***** DATA RECORDS

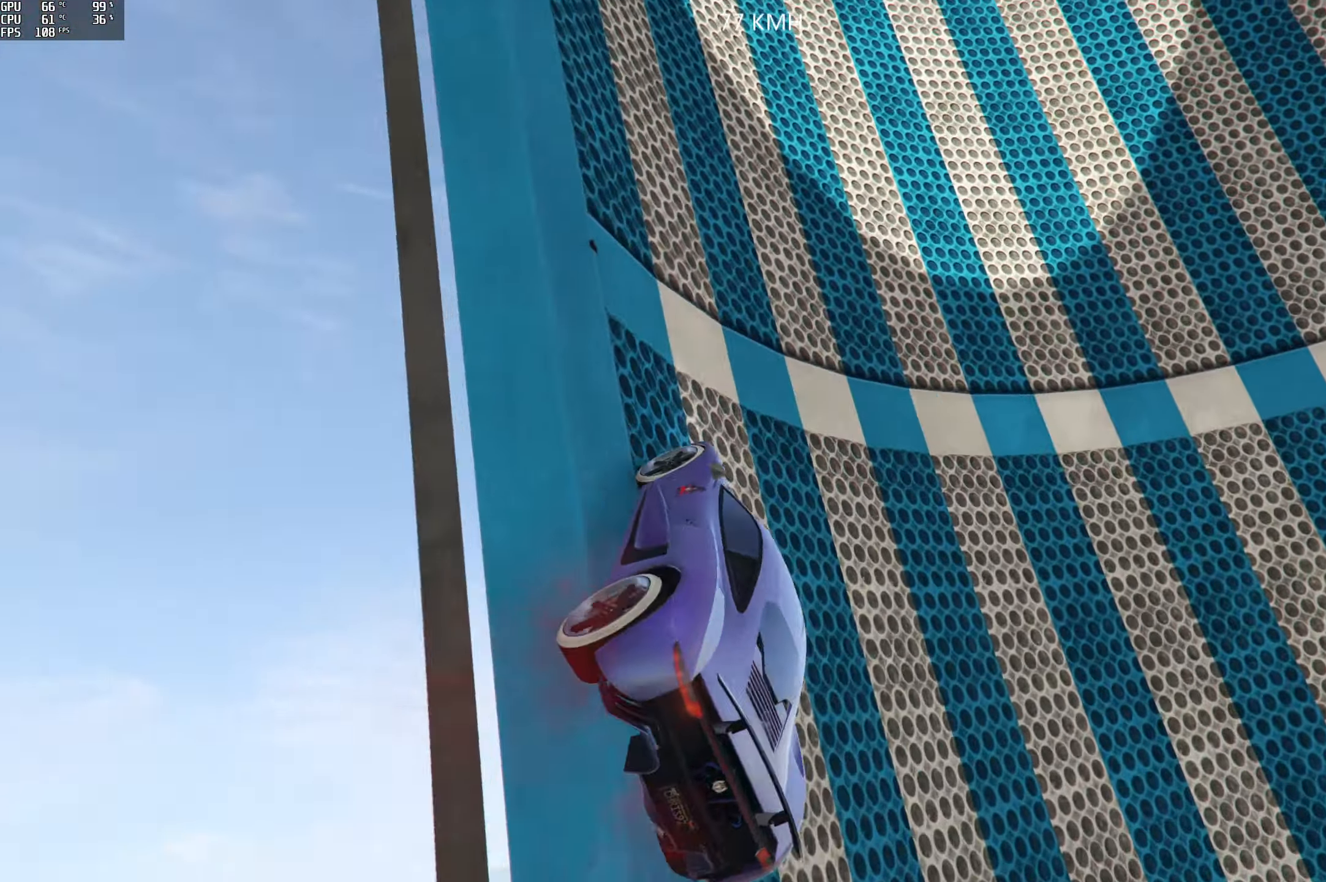
{"buttons": ["R2"], "left_stick": "center", "right_stick": "up-left", "events": [[17, "left_stick", "center"], [100, "left_stick", "left"], [234, "left_stick", "center"], [317, "left_stick", "left"], [500, "left_stick", "center"]]}
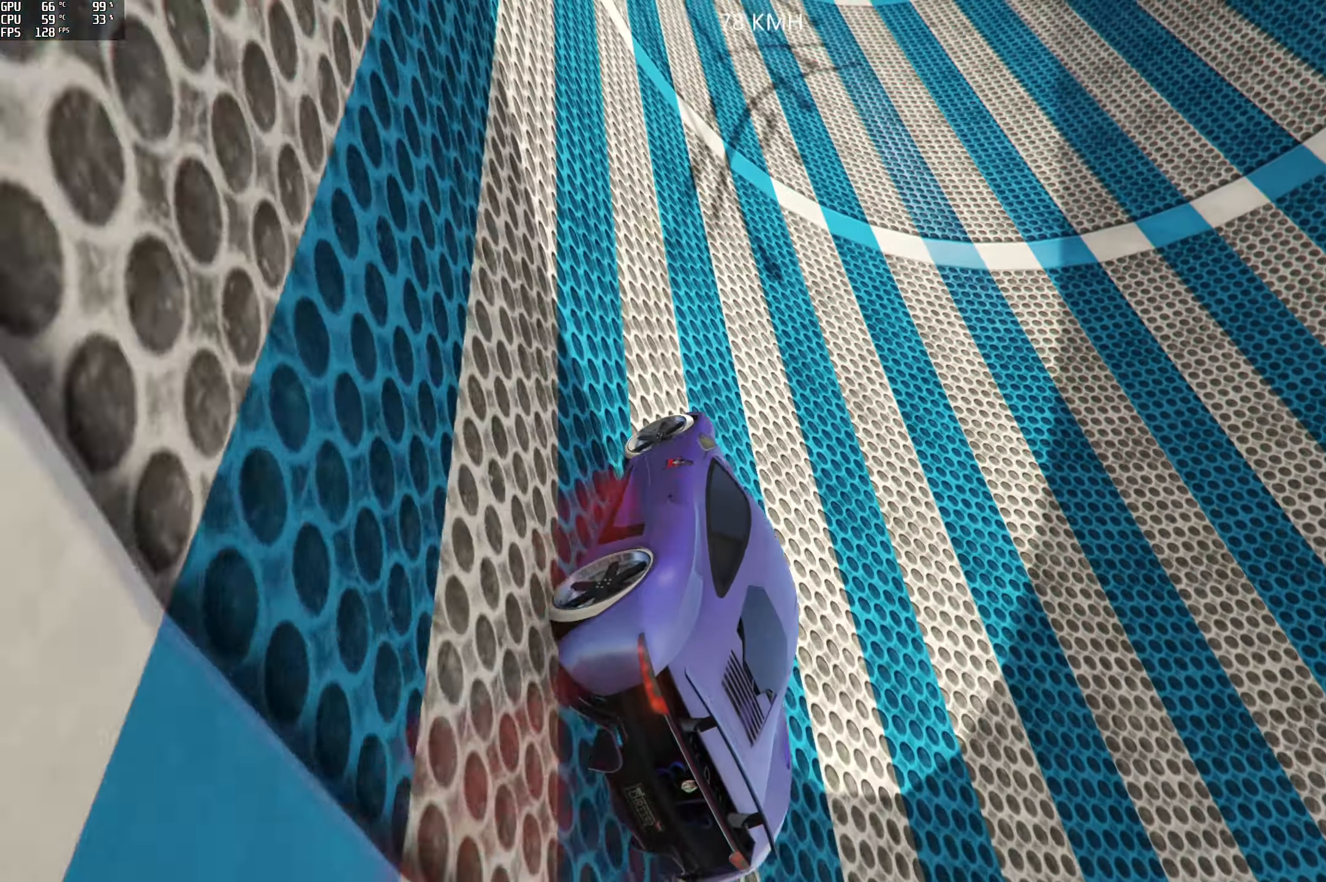
{"buttons": ["R2"], "left_stick": "center", "right_stick": "up-right", "events": [[84, "left_stick", "left"], [217, "left_stick", "center"], [217, "right_stick", "center"], [367, "left_stick", "left"], [450, "left_stick", "center"], [500, "right_stick", "up-right"]]}
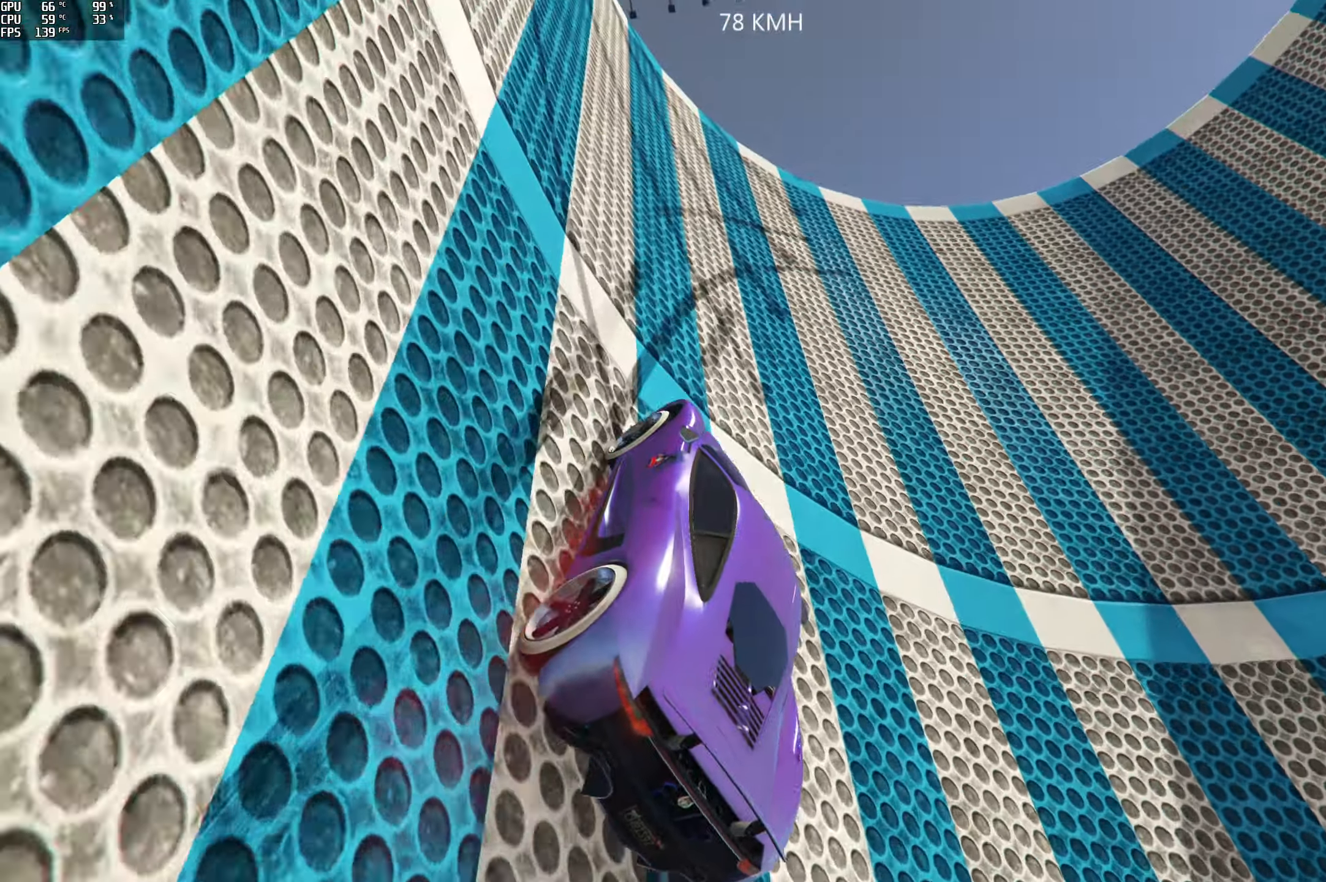
{"buttons": ["R2"], "left_stick": "right", "right_stick": "up-right", "events": [[167, "left_stick", "right"], [300, "R2", "up"], [300, "left_stick", "center"], [400, "left_stick", "right"], [484, "R2", "down"]]}
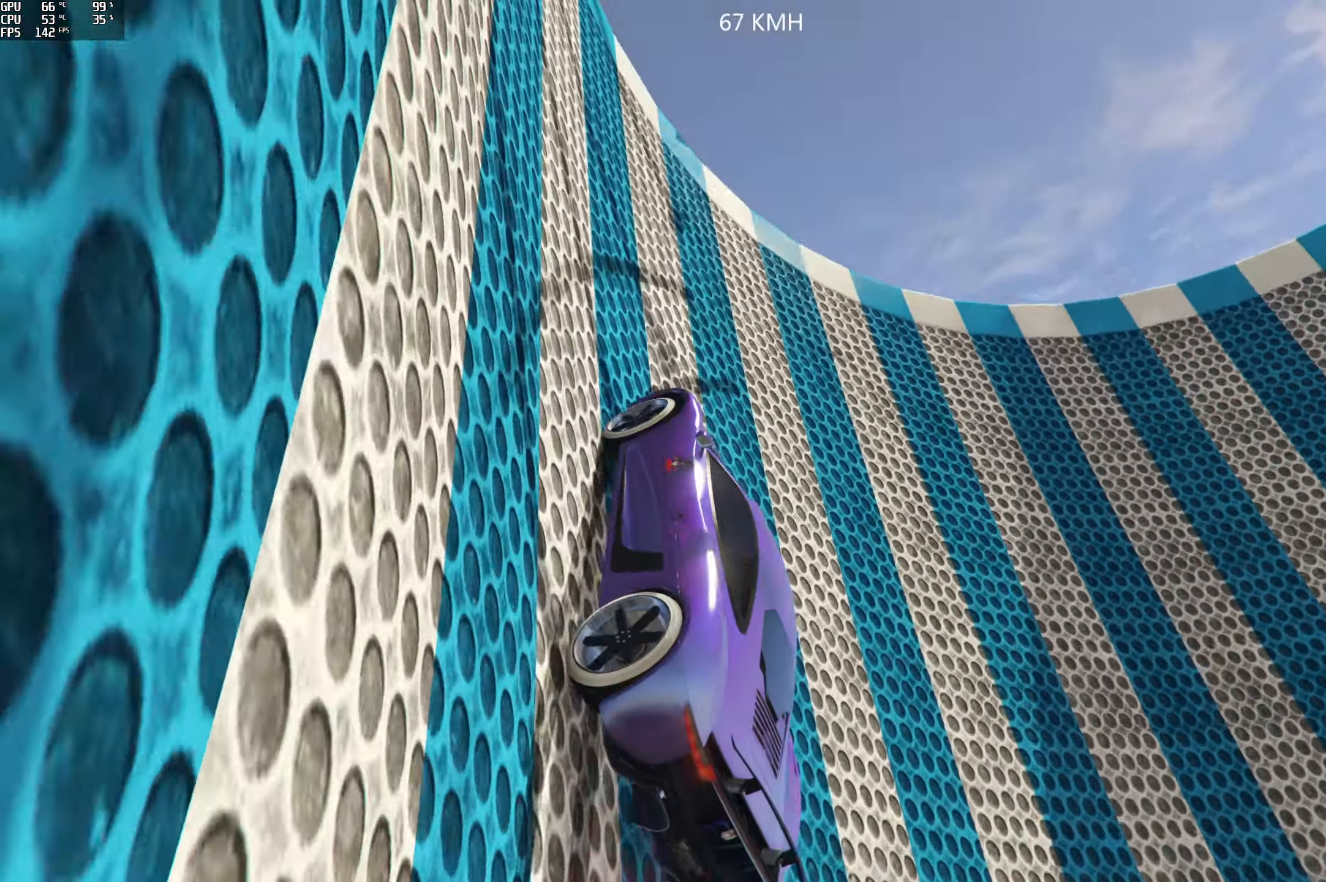
{"buttons": [], "left_stick": "right", "right_stick": "up-right", "events": [[200, "R2", "up"]]}
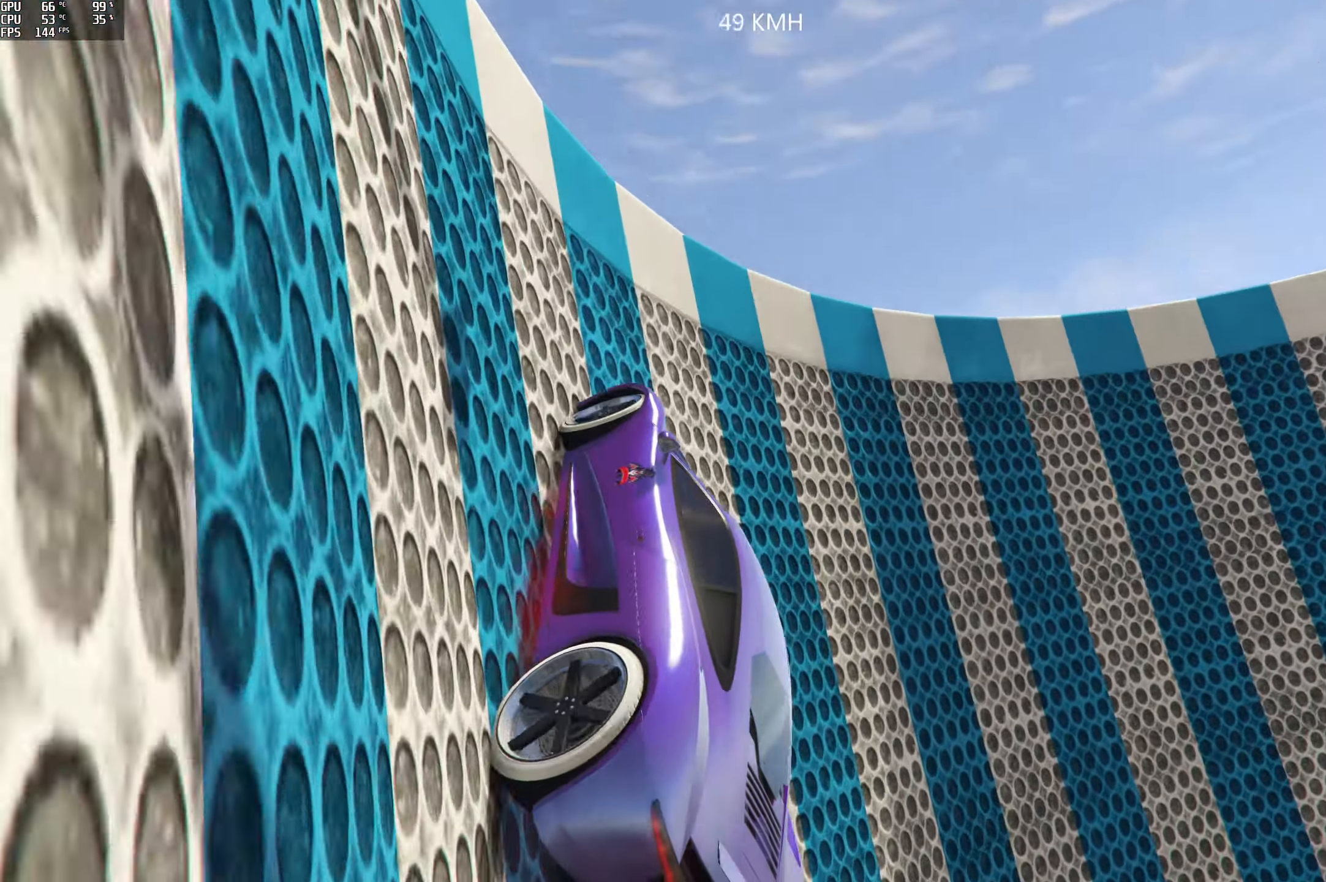
{"buttons": [], "left_stick": "center", "right_stick": "up-right", "events": [[150, "R2", "down"], [150, "left_stick", "center"], [334, "left_stick", "right"], [367, "R2", "up"], [434, "left_stick", "center"]]}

**********

Drop the pictures; repeat the listing above exactly.

RESPONSE AREA »
{"buttons": ["R2"], "left_stick": "center", "right_stick": "up-left", "events": [[17, "left_stick", "center"], [100, "left_stick", "left"], [234, "left_stick", "center"], [317, "left_stick", "left"], [500, "left_stick", "center"]]}
{"buttons": ["R2"], "left_stick": "center", "right_stick": "up-right", "events": [[84, "left_stick", "left"], [217, "left_stick", "center"], [217, "right_stick", "center"], [367, "left_stick", "left"], [450, "left_stick", "center"], [500, "right_stick", "up-right"]]}
{"buttons": ["R2"], "left_stick": "right", "right_stick": "up-right", "events": [[167, "left_stick", "right"], [300, "R2", "up"], [300, "left_stick", "center"], [400, "left_stick", "right"], [484, "R2", "down"]]}
{"buttons": [], "left_stick": "right", "right_stick": "up-right", "events": [[200, "R2", "up"]]}
{"buttons": [], "left_stick": "center", "right_stick": "up-right", "events": [[150, "R2", "down"], [150, "left_stick", "center"], [334, "left_stick", "right"], [367, "R2", "up"], [434, "left_stick", "center"]]}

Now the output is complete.